How much control do you have over your healthcare purchases? The story usually goes something like this: your doctor writes an order for a procedure, you take the order to the next provider who takes your insurance card and sends you off to get your procedure done. Sometime after you’ve had your procedure, you get an explanation of benefits telling you what your insurance paid. This is usually the first time you’ll see a price. If you’re lucky, your insurance will have covered the total. If not, expect more bills to come.
Sound familiar? Healthcare is the only industry where it’s commonplace for the consumer to hand over so much control over what they spend to third parties. Fortunately, since everyone is a patient at some point, the law is on our side. It protects two of the most important rights involved in our medical care: privacy and choice.
Your Right to Protect Your Privacy
You’ve probably heard of HIPAA, even if it’s just in a title of one of the many forms you have to sign at your doctor’s office. HIPAA stands for the Health Insurance Portability and Accountability Act of 1996, and one of its most important features is the protection of your health information. You have the right to access your health information and to know who else has seen it.
HIPAA got a major update in 2009 with the American Recovery and Reinvestment Act, which expanded the power of patients to limit who can see their protected health information (PHI). You can request restrictions on what entities can see your PHI, especially if that entity is not related to your care. If you’re insured, this provision means that if your health insurer isn’t paying for your care, you can ask that information about your service not be released to them. It also means that you have the freedom to choose whether you want your insurance to pay for your procedure or not.
Your Right to Pick How You Pay
It’s easy to assume that if you have insurance, you have to use it. But there may be cases where it’s more affordable to pay out of pocket for your service – like through MDsave.com or your facility’s self-pay prices. In these cases, as long as you are paying in full and out of pocket for your procedure, you can request that health information regarding that service is not sent to your insurer.
If you have insurance but you don’t want your PHI sent to them, be sure to tell your provider upfront, before receiving your service, that you would like to restrict sharing of information about this procedure. Let them know that you will fully pay for the procedure yourself.

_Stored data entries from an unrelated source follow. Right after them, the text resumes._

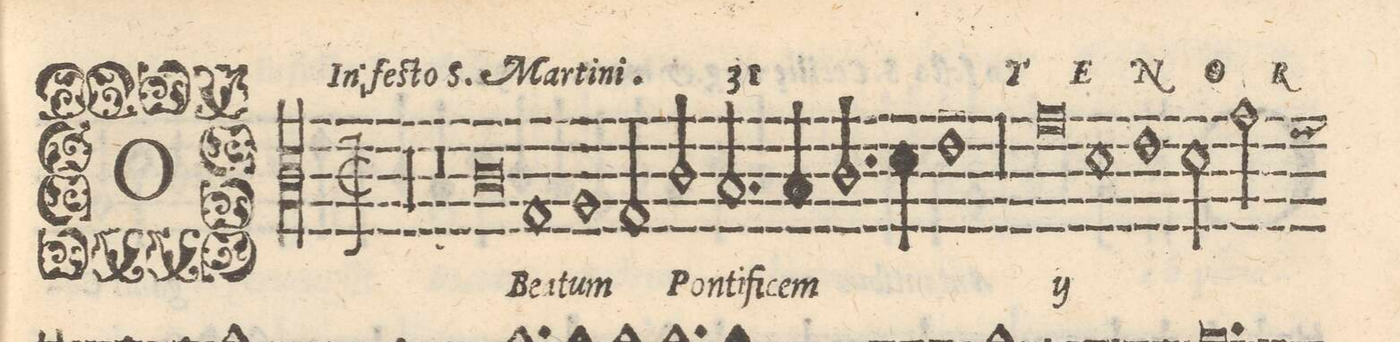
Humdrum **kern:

**kern	**text
*I"Tenor	*
*clefC3	*
*k[]	*
*met(C|)	*
*M2/1	*
0r	.
=2-	=2-
0r	.
=3-	=3-
0r	.
=4-	=4-
0c	O
=5-	=5-
1G	Be-
1A	-a-
=6-	=6-
2G/	-tum
2c/	Pon-
2.B/	-ti-
4B/	-fi-
=7-	=7-
2.c/	-cem
4d\	.
1e	.
=8-	=8-
0r	.
=9-	=9-
0r	.
=10-	=10-
*	*ij
0g	O
=11-	=11-
1d	Be-
1e	-a-
=12-	=12-
2d\	-tum
2g\	pon-
*-	*-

The right to restrict the sharing of your PHI with your insurance company for services paid in full and out of pocket is detailed in 45 C.F.R. sec. 164.522(a)(1)(vi) of the Electronic Code of Federal Regulations . (You can read it at the end of this blog, or in full here).

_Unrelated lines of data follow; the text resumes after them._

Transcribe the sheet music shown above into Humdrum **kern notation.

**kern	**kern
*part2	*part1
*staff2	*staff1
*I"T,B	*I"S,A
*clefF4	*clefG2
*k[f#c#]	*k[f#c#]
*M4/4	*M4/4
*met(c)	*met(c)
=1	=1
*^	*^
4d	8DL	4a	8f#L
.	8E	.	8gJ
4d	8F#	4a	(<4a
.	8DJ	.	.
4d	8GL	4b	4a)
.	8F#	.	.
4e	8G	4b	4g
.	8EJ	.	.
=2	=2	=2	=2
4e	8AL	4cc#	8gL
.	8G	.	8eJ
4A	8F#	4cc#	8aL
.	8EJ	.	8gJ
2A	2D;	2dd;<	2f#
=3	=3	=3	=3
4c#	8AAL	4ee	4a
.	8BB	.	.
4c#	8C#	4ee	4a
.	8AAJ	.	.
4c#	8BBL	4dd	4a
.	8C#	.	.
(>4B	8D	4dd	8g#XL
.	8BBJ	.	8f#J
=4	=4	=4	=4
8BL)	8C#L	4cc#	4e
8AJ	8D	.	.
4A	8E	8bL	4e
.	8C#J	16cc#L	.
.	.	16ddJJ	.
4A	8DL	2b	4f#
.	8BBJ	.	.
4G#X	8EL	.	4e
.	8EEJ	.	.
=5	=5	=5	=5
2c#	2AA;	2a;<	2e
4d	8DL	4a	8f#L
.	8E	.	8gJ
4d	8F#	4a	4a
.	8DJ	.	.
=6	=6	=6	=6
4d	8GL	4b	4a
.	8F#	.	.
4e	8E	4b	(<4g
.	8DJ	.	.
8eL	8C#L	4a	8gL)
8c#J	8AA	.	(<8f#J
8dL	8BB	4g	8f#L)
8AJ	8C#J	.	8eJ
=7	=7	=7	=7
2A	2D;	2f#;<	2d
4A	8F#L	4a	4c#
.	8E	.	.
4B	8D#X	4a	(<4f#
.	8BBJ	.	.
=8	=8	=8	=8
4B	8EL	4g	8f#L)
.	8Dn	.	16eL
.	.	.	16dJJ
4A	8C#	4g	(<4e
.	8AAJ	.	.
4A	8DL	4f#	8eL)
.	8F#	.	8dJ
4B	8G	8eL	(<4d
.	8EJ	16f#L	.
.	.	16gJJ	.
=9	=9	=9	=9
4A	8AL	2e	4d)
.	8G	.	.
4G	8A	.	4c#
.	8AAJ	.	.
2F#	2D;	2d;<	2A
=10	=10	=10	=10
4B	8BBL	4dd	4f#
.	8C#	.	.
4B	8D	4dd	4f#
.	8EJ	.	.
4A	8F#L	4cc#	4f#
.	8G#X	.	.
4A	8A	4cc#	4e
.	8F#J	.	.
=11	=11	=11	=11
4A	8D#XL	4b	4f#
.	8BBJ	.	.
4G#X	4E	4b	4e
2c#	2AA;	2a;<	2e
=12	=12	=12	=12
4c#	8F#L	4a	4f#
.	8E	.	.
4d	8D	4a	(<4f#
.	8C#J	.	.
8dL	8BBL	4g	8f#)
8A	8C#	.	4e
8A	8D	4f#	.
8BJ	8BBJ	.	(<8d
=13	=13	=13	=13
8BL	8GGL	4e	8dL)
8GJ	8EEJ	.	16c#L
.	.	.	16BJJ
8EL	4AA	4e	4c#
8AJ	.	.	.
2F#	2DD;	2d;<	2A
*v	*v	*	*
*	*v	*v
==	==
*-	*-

Your Right to Take Back Control
As a patient, you have the right to choose how you want to pay for your care. Sometimes your insurance will have the best price, but not always:
“I was able to get my daughter’s entire surgery for what I would have paid in my co-pay alone.” – Kristi from Energy, IL
“We turned to our major insurance for support. I remember looking at our deductible and saying, ‘Gosh, our deductible is pretty high. Are there any other options available to us where we can pay out-of-pocket for this particular procedure and save money?'” – Jim from Granbury, TX
Sometimes, paying out of pocket can save you money. You, as an informed healthcare consumer, have the right to leave your insurance company out of the transaction. Take charge of how you get your healthcare.
(a)(1) Standard: Right of an individual to request restriction of uses and disclosures. (i) A covered entity must permit an individual to request that the covered entity restrict:
(A) Uses or disclosures of protected health information about the individual to carry out treatment, payment, or health care operations; and
(B) Disclosures permitted under §164.510(b).
(ii) Except as provided in paragraph (a)(1)(vi) of this section, a covered entity is not required to agree to a restriction.
(iii) A covered entity that agrees to a restriction under paragraph (a)(1)(i) of this section may not use or disclose protected health information in violation of such restriction, except that, if the individual who requested the restriction is in need of emergency treatment and the restricted protected health information is needed to provide the emergency treatment, the covered entity may use the restricted protected health information, or may disclose such information to a health care provider, to provide such treatment to the individual.
(iv) If restricted protected health information is disclosed to a health care provider for emergency treatment under paragraph (a)(1)(iii) of this section, the covered entity must request that such health care provider not further use or disclose the information.
(v) A restriction agreed to by a covered entity under paragraph (a) of this section, is not effective under this subpart to prevent uses or disclosures permitted or required under §164.502(a)(2)(ii), §164.510(a) or §164.512.
(vi) A covered entity must agree to the request of an individual to restrict disclosure of protected health information about the individual to a health plan if:
(A) The disclosure is for the purpose of carrying out payment or health care operations and is not otherwise required by law; and
(B) The protected health information pertains solely to a health care item or service for which the individual, or person other than the health plan on behalf of the individual, has paid the covered entity in full.